TASK DIRECTIONS: Change every "series" in the records below to "lines" and write them out again, keeping everything else the same. Leave the pictures out.

[Excerpts from a dataset]
____
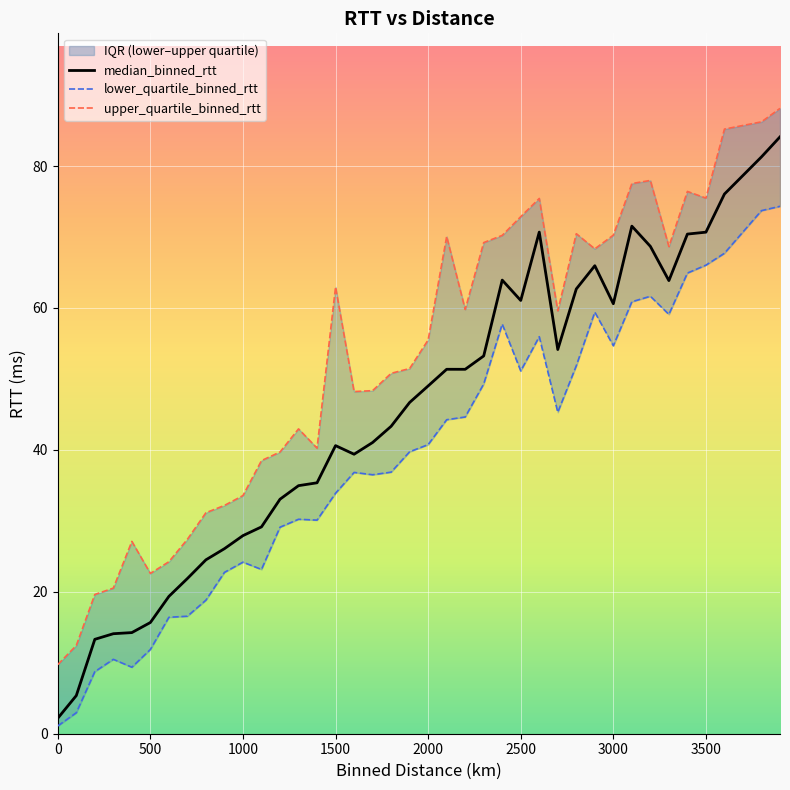

What is the lowest value of the median_binned_rtt series?

2.2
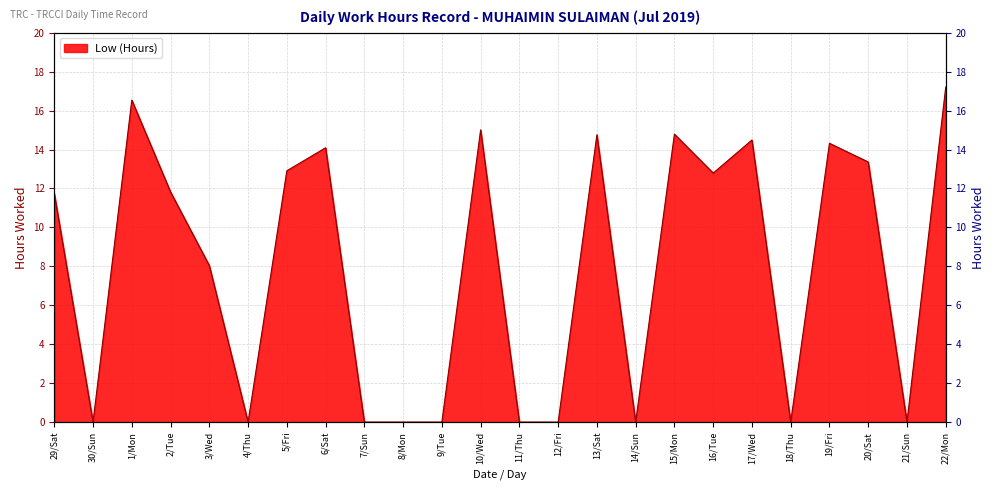

What position from the left is 6/Sat?

8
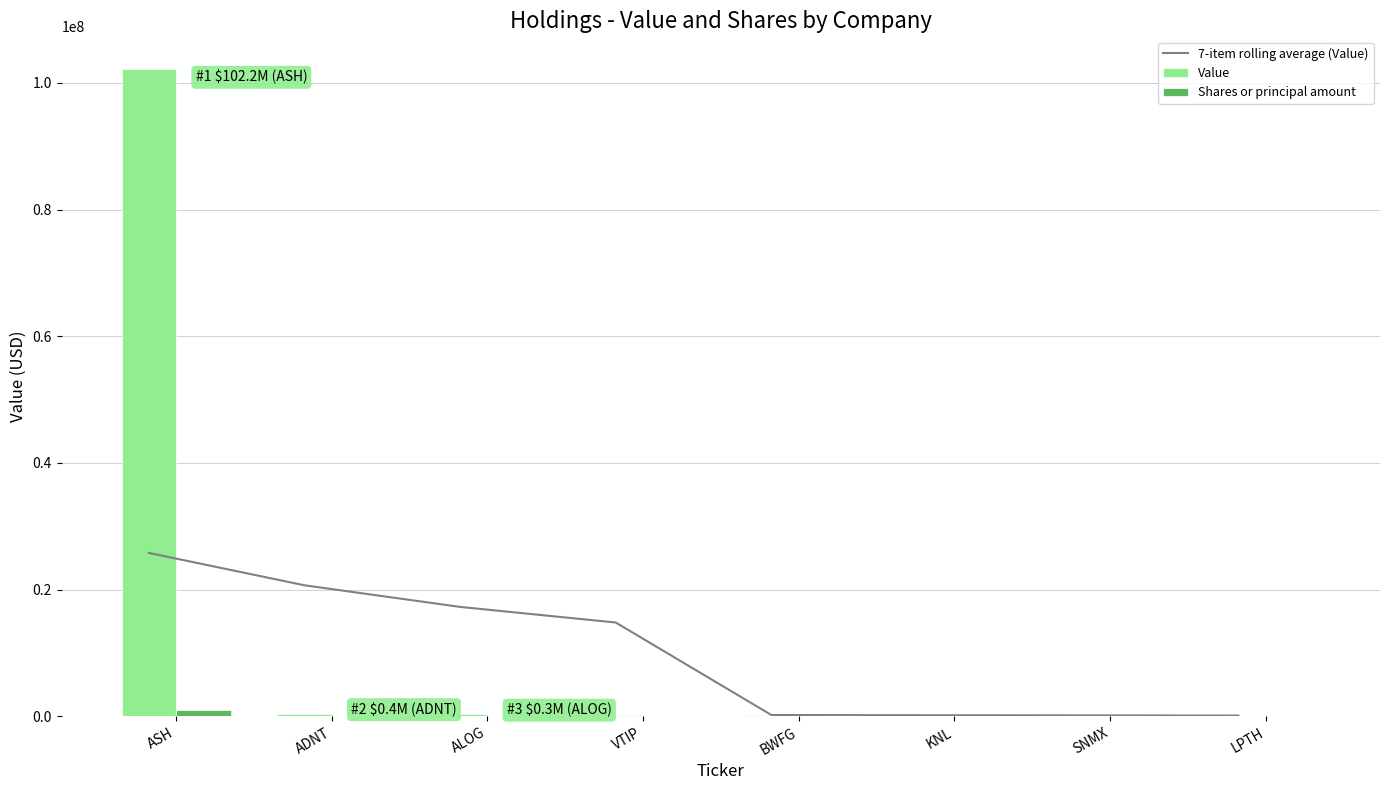

What is the total value across all series at ADNT?

21080962.0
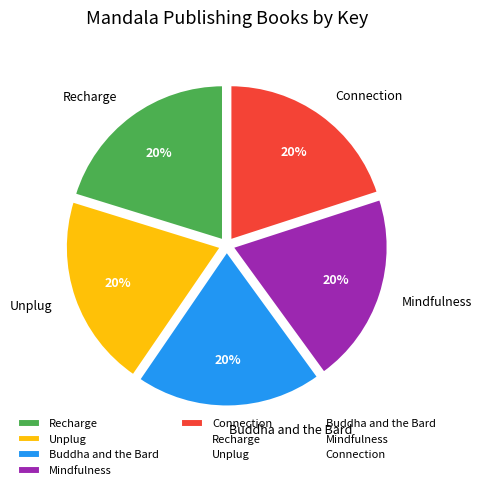

To the nearest percent, what percentage of the pie is Mindfulness?

20%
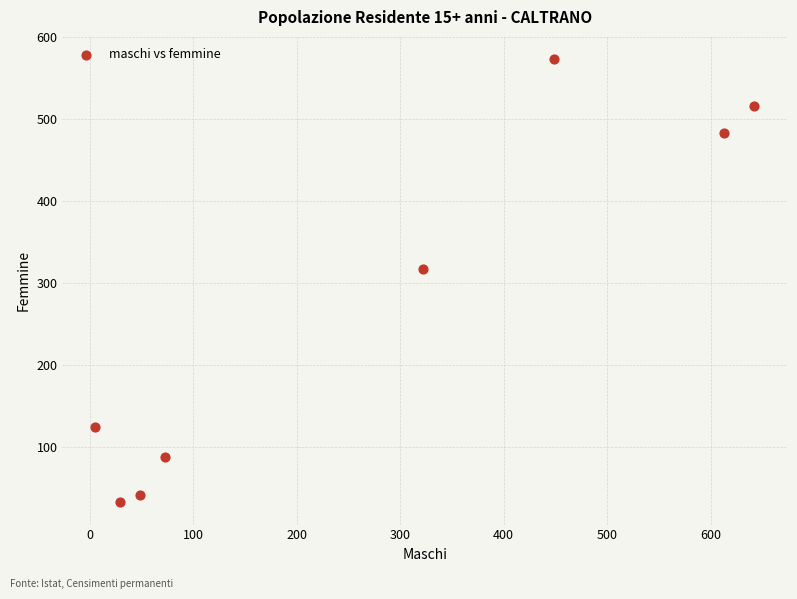

What is the range of X values (max minus min)?

636.4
____
RESPONSE AREA:
What is the lowest value of the median_binned_rtt lines?

2.2

What position from the left is 6/Sat?

8

What is the total value across all lines at ADNT?

21080962.0

To the nearest percent, what percentage of the pie is Mindfulness?

20%

What is the range of X values (max minus min)?

636.4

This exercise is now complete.